* PASSAGE
--- START ---

These four years of crisis and mobilisation were a hard school for the masses. Indeed, the process of mobilisation was not only quantitative, drawing new layers of people into the struggle, but also qualitative, and saw an evolution in the consciousness of the population.
Two key conclusions were drawn in the course of these mass movements. The first is that the problem is not just this or that unfair law or the corrupt politician of the day, but that the system as a whole is rotten and has to be changed root-and-branch. Thus, we saw the vague demands of theindignados of 2011, concerned mostly with democratic issues and with the reform of the electoral law, evolve into the sharper and more class-based demands of the marchas de la dignidad in March 2014. Here the slogans dealt with democratic but also with social and economic issues. In this round of protests, which gathered as many as two million people on the streets of Madrid, the central catchphrase was ¡pan, techo, trabajo! (bread, housing, jobs!) and the extremely advanced slogan ¡la economía en manos del pueblo! (put the economy in the hands of the people!).
The second conclusion that was drawn in the course of these mass movements was that in order to change things it was not enough to protest in the streets and squares, but that the struggle had to be given a political expression and, ultimately, that power had to be taken by the people. This idea crystallised with the rise of SYRIZA in Greece after 2012, which was followed with much interest and expectation in Spain.

--- END ---

* DATASET EXCERPT
--- START ---

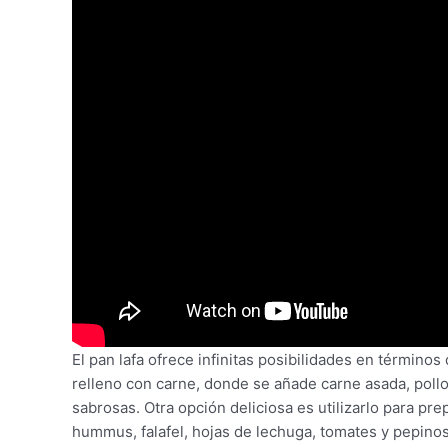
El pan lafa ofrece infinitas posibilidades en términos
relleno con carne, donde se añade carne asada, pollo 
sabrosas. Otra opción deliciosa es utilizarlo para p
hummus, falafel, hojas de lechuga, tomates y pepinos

--- END ---

* DIRECTIONS
a - Edit the passage on the Spanish protest movements from "Two key conclusions" through "of the people!).", replacing "catchphrase" with "rallying cry".
b - Resume the text on the Spanish protest movements after its final sentence.
The material has no connection to the text on the Spanish protest movements.

* EXPECTED OUTPUTS
a -
Two key conclusions were drawn in the course of these mass movements. The first is that the problem is not just this or that unfair law or the corrupt politician of the day, but that the system as a whole is rotten and has to be changed root-and-branch. Thus, we saw the vague demands of theindignados of 2011, concerned mostly with democratic issues and with the reform of the electoral law, evolve into the sharper and more class-based demands of the marchas de la dignidad in March 2014. Here the slogans dealt with democratic but also with social and economic issues. In this round of protests, which gathered as many as two million people on the streets of Madrid, the central rallying cry was ¡pan, techo, trabajo! (bread, housing, jobs!) and the extremely advanced slogan ¡la economía en manos del pueblo! (put the economy in the hands of the people!).

b -
The rise of PODEMOS
The volatility of the consciousness of the masses was expressed by the rapid rise of PODEMOS in the spring of 2014. This new party, created by a small group of university professors and activists at the end of January 2014, quickly became a focal point for the discontent and the desire for radical change that existed in Spanish society.
PODEMOS obtained 1.2 million votes (8%) in the EU elections of May 2014. By the end of 2014 they were topping the opinion polls. In a few months, their membership grew to over 300,000. A political rally held by PODEMOS in Madrid in January 2015, without any particular demands, was able to gather some 300,000 people. In the local elections of May 2015, the “people’s unity” lists sponsored by PODEMOS with a variety of other left forces and anti-austerity campaigns won in key capital cities like Madrid, Barcelona, Zaragoza, Cádiz and Coruña.
How was all this possible? Such a sudden rise of a new mass party is not common in history. The working class has historically tended to move first through their traditional organisations, as happened in the revolutionary processes of 1918-1920, the 1930s and 1970s. However, on this occasion, the radicalisation was extremely sharp and sudden and the traditional leadership of the left and the labour movement, namely the United Left and also the trade unions, were lagging far behind events and, due to their mistakes and episodes of opportunism, had lost legitimacy among some of the newly politicised layers. They thus left a vacuum that was filled by PODEMOS, which had the charismatic figure of Pablo Iglesias at its head. The meteoric rise of this new party bears witness to the radicalisation of the population and the sharp turns inherent in the situation.
PODEMOS was able to connect with the desire of grassroots participation that had emerged in the struggles of 2011-2014 by organising the party on the basis of thecírculos, local groupings for debate and decision-making. The language of Pablo Iglesias also chimed with the widespread radicalisation that existed. It is common to hear that PODEMOS became popular because it watered down its rhetoric. The opposite is true, as a matter of fact. PODEMOS used a very simple but sharp language, popularising terms such as “el régimen” (the regime) or “la casta” (the caste) which expressed the class hatred against the elites and their political representatives.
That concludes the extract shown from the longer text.